### WHAT IS EXPECTED
Would you copy out each line of the records below that includes the word "ensure"?

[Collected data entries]
──────────────────────────────

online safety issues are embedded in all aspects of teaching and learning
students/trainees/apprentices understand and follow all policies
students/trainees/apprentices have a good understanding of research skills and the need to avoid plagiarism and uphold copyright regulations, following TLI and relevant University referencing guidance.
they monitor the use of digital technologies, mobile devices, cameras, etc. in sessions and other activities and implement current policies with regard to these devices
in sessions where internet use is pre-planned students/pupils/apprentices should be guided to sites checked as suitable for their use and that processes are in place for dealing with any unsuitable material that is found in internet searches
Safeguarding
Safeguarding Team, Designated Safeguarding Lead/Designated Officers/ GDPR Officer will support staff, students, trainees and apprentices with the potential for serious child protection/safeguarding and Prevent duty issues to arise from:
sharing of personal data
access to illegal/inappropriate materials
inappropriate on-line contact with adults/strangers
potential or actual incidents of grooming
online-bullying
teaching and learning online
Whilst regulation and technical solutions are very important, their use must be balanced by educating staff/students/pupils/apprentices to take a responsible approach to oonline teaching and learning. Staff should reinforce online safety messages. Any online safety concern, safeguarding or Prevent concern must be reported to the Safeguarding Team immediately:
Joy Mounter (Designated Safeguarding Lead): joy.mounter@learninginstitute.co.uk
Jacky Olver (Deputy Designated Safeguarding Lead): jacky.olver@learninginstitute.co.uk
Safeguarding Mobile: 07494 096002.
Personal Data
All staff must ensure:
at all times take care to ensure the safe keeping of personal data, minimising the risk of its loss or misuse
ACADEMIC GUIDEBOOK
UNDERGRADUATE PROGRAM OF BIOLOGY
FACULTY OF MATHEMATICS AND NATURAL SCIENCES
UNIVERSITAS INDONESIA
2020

──────────────────────────────

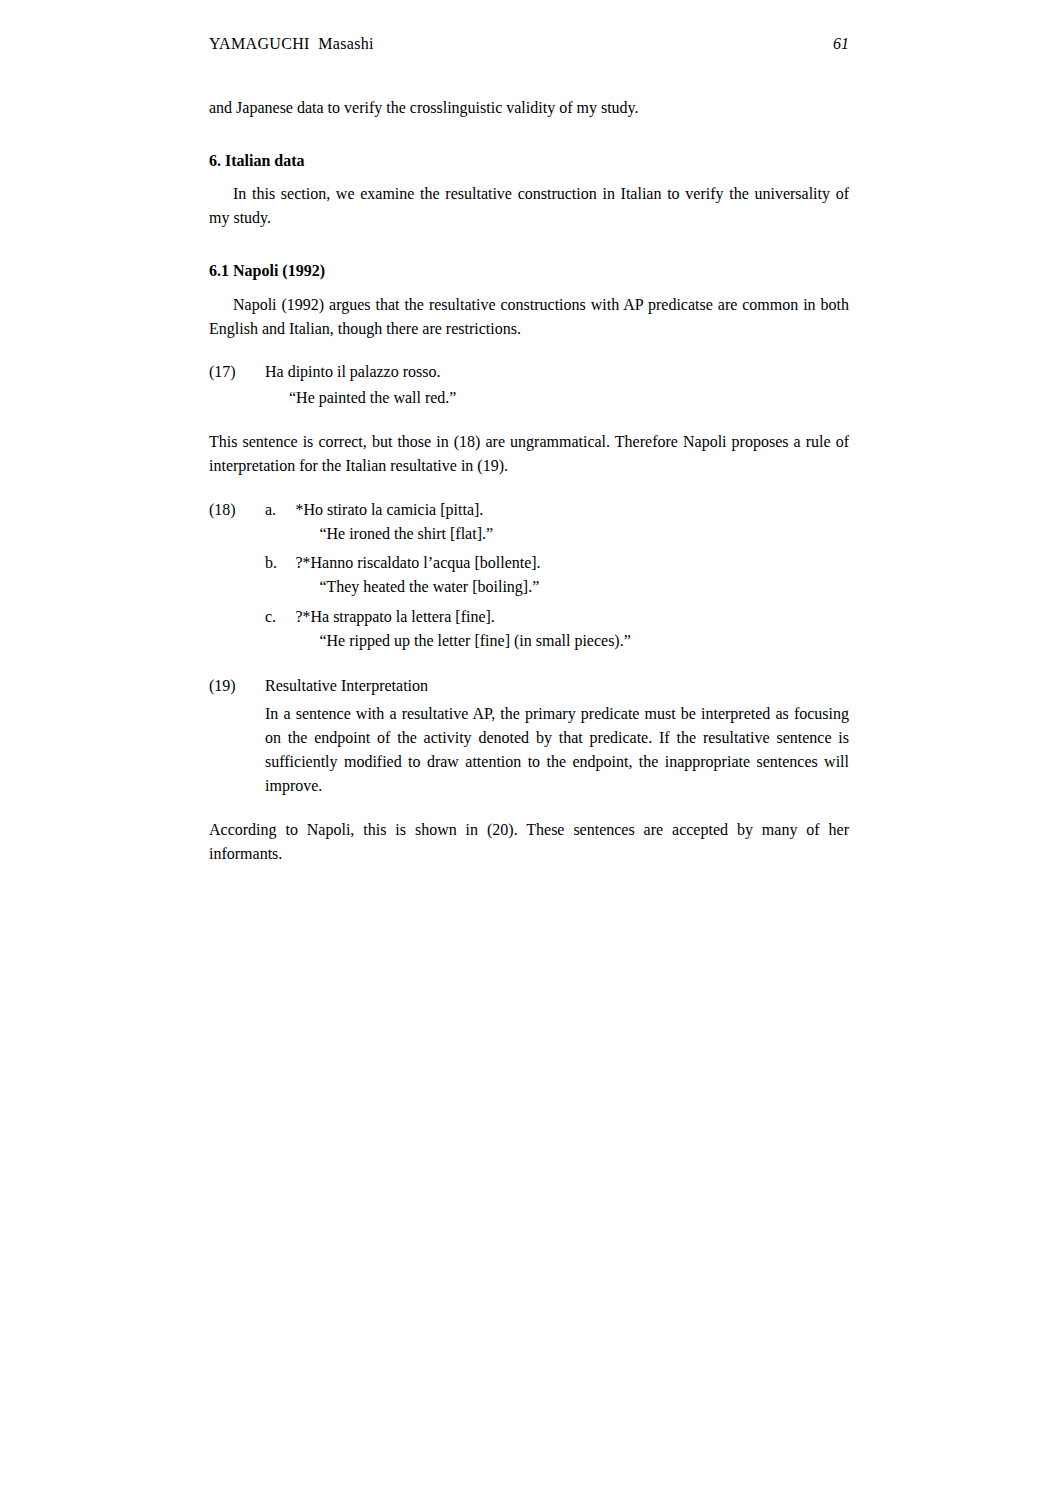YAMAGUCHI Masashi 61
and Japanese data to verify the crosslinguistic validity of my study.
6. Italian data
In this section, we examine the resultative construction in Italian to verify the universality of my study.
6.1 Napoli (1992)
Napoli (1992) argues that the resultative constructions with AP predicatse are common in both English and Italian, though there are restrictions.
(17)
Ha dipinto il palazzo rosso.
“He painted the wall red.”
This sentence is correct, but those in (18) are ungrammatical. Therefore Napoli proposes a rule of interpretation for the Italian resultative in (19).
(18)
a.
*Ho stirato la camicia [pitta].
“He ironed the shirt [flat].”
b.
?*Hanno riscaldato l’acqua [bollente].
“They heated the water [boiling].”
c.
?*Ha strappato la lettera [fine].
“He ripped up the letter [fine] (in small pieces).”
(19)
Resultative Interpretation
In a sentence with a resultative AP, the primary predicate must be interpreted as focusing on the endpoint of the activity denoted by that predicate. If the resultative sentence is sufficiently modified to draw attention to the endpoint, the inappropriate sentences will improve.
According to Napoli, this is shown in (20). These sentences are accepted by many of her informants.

──────────────────────────────

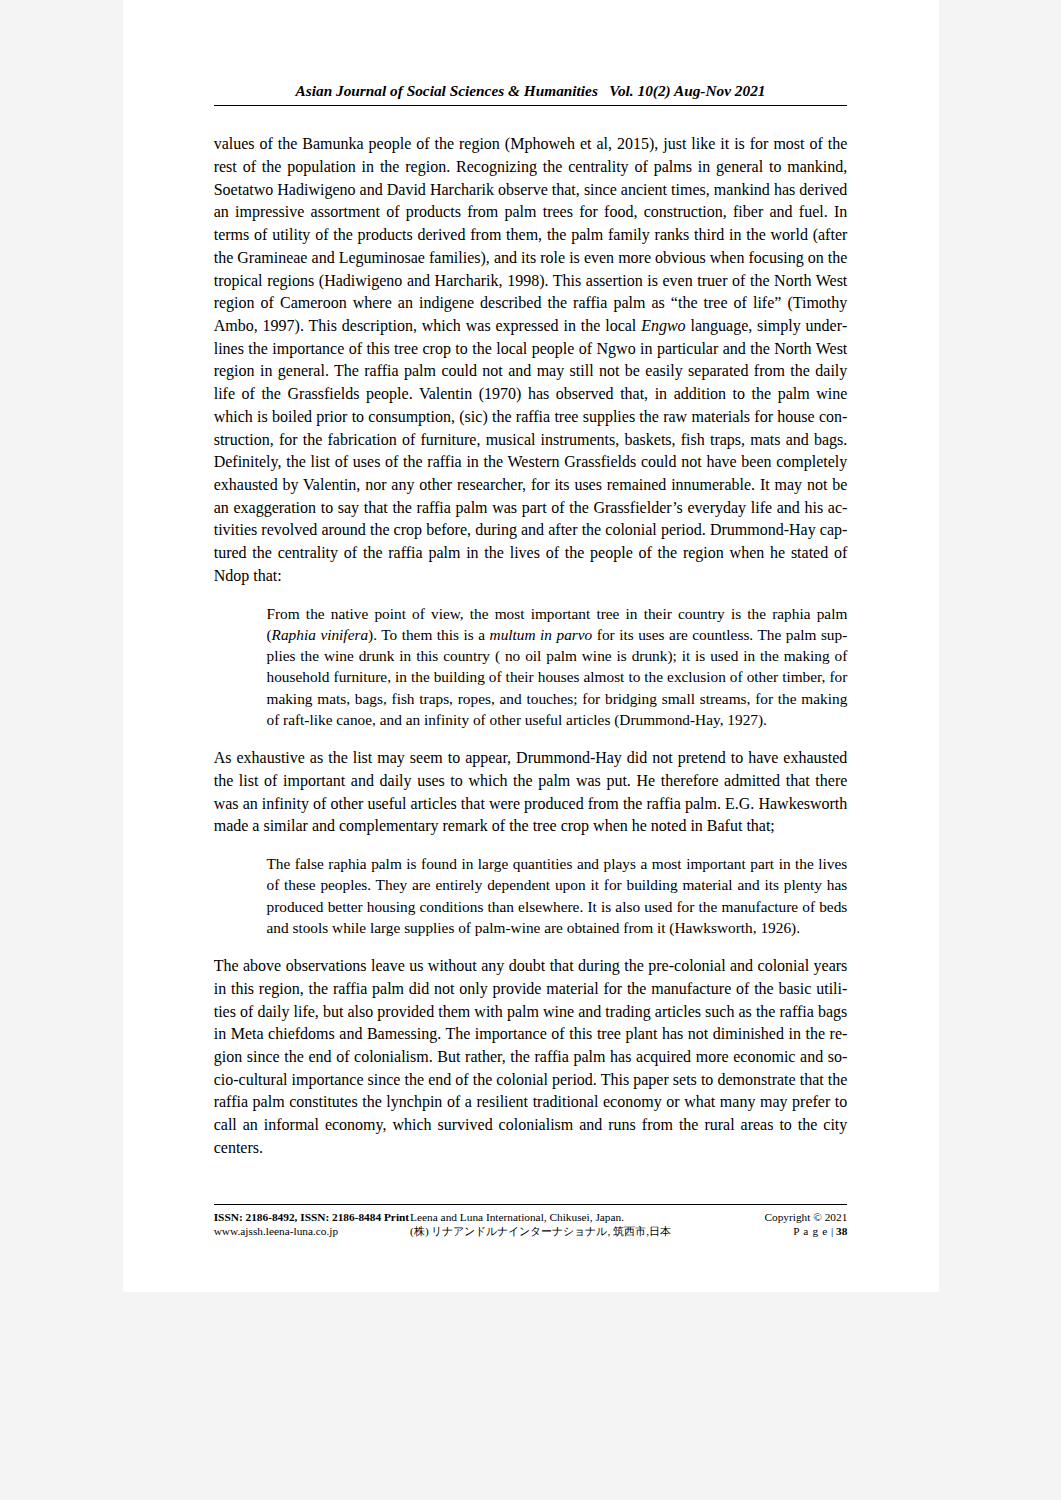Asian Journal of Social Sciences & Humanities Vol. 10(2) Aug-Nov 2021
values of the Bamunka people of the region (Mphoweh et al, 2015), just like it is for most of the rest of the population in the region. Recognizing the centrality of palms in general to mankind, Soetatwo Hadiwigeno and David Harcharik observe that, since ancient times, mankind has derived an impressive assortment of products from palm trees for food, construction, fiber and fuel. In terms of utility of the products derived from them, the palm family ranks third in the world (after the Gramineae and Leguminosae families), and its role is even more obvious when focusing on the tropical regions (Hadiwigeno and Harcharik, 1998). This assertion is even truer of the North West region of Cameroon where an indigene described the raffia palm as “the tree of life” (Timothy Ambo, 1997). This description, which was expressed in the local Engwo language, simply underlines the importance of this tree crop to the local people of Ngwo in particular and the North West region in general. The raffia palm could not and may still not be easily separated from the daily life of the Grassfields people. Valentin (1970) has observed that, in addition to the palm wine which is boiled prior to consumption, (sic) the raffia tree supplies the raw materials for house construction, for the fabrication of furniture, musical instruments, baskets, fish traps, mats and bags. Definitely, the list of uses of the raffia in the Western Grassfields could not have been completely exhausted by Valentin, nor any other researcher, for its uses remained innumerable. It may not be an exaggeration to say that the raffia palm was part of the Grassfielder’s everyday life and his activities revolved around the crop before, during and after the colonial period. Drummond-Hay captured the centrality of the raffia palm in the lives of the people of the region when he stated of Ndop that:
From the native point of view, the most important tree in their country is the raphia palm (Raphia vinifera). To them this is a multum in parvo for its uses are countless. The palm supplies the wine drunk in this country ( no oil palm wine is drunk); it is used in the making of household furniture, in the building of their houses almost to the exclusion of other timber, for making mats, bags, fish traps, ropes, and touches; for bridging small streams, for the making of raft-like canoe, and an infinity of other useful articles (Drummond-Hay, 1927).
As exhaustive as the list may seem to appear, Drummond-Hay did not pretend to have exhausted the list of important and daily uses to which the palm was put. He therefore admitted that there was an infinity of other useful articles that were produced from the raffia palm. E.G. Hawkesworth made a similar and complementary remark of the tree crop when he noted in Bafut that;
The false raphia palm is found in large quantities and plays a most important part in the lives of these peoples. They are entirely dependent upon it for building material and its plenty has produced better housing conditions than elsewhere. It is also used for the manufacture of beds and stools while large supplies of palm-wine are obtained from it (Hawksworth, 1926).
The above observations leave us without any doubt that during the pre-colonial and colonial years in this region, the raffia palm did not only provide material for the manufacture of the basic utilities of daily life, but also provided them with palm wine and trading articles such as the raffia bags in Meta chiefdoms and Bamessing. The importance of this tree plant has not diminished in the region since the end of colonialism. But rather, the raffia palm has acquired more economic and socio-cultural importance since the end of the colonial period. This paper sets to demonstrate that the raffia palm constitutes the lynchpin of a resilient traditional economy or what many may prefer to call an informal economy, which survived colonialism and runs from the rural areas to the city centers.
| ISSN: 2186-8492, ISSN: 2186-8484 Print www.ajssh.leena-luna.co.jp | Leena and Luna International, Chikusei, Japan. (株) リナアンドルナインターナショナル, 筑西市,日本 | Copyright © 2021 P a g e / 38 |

──────────────────────────────

### RESPONSE TO THIS TASK
All staff must ensure:
at all times take care to ensure the safe keeping of personal data, minimising the risk of its loss or misuse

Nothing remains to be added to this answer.